== Exercise description ==
Your answer must consist of exactly the lines below, starting with the line with "list [0, 347, 727, 894]" and going on through the line with "title [0, 0, 2000, 117]", and nothing else.

*-*-*

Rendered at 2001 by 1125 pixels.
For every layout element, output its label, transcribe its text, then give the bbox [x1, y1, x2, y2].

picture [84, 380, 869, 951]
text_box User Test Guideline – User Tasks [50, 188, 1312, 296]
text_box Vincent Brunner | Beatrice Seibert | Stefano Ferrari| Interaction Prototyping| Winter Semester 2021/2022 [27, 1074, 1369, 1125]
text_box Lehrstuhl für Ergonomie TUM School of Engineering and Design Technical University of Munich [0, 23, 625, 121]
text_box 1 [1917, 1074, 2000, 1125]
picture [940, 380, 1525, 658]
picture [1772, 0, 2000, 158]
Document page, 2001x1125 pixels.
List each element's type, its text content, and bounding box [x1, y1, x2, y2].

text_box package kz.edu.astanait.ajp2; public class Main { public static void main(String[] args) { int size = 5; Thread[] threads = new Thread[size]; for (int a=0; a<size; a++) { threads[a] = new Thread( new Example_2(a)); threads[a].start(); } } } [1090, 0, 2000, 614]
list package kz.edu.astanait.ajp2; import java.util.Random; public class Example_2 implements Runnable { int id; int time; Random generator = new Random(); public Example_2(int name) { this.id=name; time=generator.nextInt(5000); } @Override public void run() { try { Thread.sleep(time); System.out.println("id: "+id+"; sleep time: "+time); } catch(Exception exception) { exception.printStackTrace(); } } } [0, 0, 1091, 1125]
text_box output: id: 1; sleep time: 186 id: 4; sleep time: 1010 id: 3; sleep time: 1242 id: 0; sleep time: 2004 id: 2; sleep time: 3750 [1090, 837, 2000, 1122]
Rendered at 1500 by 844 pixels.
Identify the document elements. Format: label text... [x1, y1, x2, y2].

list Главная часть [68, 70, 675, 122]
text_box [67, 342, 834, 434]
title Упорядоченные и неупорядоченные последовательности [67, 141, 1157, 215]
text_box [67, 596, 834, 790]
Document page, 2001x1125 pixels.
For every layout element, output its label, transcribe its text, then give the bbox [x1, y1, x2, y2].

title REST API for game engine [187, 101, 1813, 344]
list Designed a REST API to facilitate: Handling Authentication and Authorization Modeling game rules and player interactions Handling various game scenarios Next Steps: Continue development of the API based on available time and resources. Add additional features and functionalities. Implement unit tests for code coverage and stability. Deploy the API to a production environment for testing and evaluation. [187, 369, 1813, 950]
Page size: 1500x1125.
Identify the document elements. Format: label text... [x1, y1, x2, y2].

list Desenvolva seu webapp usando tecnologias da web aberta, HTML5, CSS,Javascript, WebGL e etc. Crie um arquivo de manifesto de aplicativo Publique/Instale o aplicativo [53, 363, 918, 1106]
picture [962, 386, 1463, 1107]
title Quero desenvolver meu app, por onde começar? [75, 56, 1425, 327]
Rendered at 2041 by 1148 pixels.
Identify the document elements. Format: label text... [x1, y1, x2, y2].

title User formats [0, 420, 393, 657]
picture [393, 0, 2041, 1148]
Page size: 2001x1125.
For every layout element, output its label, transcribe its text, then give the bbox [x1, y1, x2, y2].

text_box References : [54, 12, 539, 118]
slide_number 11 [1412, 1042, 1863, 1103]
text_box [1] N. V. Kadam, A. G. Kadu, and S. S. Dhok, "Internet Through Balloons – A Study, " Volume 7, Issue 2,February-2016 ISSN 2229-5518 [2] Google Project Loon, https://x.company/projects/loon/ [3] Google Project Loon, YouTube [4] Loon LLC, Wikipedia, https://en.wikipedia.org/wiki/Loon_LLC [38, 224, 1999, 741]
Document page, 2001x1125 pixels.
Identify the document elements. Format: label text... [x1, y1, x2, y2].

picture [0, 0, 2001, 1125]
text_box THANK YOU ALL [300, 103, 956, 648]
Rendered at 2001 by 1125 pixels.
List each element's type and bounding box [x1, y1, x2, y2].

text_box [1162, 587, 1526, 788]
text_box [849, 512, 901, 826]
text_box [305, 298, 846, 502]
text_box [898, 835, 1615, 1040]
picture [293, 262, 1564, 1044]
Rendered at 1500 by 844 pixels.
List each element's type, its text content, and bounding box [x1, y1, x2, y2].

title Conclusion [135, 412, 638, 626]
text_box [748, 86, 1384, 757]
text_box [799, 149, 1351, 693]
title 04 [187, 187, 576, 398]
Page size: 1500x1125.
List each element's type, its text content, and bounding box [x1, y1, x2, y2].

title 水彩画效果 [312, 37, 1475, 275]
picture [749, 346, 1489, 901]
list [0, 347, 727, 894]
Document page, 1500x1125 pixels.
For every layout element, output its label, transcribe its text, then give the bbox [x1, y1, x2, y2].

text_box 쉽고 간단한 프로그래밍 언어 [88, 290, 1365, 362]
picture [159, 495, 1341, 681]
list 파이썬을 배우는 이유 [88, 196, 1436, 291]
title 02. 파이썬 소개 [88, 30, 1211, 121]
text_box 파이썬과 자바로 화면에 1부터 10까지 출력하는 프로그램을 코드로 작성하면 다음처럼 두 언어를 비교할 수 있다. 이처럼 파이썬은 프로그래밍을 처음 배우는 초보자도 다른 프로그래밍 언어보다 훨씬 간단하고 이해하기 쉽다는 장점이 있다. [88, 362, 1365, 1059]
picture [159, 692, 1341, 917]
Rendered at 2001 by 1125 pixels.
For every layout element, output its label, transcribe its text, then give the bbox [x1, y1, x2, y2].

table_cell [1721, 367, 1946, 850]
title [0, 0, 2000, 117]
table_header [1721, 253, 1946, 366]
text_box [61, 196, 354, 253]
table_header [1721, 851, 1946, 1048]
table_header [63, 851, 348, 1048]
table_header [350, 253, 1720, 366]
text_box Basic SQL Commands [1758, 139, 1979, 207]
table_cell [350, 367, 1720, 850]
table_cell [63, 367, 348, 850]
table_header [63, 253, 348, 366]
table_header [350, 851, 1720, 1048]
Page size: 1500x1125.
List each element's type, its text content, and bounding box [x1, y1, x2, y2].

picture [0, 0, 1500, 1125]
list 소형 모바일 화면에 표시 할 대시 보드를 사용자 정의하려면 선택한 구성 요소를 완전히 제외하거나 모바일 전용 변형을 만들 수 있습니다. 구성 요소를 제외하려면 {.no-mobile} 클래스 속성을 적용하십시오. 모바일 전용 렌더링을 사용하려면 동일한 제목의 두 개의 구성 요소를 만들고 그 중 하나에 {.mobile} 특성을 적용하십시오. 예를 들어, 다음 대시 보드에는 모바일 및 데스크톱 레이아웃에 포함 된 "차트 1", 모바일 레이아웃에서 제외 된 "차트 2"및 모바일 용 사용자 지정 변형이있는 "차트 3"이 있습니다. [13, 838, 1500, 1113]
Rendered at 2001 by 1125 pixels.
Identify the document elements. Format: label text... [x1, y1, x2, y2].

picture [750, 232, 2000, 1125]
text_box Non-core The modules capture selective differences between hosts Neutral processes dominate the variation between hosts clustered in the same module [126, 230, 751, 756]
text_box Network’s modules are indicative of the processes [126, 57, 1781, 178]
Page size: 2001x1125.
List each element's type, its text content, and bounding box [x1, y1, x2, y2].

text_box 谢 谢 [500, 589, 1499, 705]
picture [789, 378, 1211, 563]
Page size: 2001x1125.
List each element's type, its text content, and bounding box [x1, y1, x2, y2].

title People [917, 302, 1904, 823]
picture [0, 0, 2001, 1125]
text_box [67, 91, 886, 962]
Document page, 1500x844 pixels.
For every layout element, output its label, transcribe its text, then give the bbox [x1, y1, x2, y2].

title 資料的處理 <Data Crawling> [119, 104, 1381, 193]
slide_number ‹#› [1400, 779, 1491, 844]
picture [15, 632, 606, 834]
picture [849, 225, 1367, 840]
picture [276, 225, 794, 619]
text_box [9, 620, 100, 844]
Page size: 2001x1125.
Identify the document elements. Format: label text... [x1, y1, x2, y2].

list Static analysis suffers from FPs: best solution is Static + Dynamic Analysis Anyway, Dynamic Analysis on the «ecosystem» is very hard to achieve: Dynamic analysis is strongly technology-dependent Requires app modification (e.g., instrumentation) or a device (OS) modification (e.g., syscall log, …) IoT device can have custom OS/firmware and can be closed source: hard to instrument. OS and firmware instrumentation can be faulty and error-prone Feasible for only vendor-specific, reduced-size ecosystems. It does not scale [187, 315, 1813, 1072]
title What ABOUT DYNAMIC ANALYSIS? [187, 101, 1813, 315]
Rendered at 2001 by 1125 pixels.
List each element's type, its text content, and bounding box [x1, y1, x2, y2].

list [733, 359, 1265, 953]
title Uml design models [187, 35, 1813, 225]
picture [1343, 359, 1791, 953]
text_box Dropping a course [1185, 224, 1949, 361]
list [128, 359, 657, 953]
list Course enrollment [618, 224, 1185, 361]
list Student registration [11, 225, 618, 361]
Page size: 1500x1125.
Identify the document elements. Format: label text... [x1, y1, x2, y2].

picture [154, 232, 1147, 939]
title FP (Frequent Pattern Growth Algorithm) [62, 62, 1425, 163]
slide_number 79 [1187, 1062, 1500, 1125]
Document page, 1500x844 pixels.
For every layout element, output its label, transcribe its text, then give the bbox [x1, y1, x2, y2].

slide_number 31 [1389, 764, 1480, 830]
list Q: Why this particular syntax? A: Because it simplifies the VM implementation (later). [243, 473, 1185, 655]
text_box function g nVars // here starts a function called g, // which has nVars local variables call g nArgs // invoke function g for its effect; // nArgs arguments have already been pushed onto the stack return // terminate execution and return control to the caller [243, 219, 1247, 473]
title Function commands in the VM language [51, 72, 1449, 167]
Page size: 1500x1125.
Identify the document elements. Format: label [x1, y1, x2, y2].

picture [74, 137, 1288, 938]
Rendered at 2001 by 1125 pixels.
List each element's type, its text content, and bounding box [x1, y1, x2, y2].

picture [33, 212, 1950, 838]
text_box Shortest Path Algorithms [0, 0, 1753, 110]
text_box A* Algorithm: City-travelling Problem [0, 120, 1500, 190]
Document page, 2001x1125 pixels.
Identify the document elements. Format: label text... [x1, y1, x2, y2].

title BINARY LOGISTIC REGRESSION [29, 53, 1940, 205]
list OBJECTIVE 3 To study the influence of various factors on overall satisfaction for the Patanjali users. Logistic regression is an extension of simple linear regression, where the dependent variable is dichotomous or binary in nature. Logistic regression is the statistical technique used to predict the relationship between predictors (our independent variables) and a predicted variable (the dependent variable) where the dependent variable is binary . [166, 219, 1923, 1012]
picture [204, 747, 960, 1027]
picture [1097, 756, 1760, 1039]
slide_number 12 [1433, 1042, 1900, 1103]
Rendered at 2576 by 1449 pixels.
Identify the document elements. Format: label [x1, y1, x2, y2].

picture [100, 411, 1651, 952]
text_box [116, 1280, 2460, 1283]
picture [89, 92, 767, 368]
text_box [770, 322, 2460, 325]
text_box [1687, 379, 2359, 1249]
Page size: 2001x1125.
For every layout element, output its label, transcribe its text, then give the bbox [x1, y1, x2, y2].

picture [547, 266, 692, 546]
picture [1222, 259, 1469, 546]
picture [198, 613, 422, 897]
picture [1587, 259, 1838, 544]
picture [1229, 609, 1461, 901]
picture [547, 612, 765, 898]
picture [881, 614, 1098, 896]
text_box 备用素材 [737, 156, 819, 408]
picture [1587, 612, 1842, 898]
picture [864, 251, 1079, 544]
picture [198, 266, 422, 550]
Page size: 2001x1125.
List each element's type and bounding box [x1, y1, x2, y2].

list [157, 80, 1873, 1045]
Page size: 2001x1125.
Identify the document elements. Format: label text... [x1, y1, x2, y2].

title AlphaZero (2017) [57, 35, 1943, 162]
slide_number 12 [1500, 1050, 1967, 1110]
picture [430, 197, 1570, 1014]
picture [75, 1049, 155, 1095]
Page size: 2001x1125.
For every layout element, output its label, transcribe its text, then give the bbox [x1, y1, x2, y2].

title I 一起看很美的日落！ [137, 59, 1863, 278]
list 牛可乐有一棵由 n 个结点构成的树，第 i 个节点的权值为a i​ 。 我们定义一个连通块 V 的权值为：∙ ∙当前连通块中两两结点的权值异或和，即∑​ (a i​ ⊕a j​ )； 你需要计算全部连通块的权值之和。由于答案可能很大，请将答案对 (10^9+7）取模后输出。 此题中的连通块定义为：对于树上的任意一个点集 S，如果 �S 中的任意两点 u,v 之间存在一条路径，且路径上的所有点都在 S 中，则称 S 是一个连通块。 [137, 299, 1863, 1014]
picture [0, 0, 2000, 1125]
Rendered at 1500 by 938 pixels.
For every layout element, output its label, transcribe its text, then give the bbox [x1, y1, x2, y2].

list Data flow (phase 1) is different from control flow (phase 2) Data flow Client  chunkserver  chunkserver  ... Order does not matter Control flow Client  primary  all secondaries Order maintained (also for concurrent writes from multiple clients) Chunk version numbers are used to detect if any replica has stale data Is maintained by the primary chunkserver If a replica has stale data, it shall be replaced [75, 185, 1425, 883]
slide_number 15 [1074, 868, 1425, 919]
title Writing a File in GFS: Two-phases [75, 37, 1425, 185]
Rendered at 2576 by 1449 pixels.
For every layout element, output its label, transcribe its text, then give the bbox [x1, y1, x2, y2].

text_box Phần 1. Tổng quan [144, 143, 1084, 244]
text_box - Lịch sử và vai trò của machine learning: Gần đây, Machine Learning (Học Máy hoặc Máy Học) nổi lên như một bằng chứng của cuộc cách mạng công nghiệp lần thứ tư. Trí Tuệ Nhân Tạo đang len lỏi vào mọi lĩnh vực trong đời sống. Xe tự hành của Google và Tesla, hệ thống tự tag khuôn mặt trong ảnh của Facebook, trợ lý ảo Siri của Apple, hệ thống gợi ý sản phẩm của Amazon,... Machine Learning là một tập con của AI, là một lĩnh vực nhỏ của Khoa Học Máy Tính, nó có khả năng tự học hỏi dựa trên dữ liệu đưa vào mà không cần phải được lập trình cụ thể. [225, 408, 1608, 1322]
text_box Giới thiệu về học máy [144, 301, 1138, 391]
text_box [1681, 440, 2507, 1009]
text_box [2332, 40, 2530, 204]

*-*-*

== Answer space ==
list [0, 347, 727, 894]
Document page, 1500x1125 pixels.
For every layout element, output its label, transcribe its text, then give the bbox [x1, y1, x2, y2].

text_box 쉽고 간단한 프로그래밍 언어 [88, 290, 1365, 362]
picture [159, 495, 1341, 681]
list 파이썬을 배우는 이유 [88, 196, 1436, 291]
title 02. 파이썬 소개 [88, 30, 1211, 121]
text_box 파이썬과 자바로 화면에 1부터 10까지 출력하는 프로그램을 코드로 작성하면 다음처럼 두 언어를 비교할 수 있다. 이처럼 파이썬은 프로그래밍을 처음 배우는 초보자도 다른 프로그래밍 언어보다 훨씬 간단하고 이해하기 쉽다는 장점이 있다. [88, 362, 1365, 1059]
picture [159, 692, 1341, 917]
Rendered at 2001 by 1125 pixels.
For every layout element, output its label, transcribe its text, then give the bbox [x1, y1, x2, y2].

table_cell [1721, 367, 1946, 850]
title [0, 0, 2000, 117]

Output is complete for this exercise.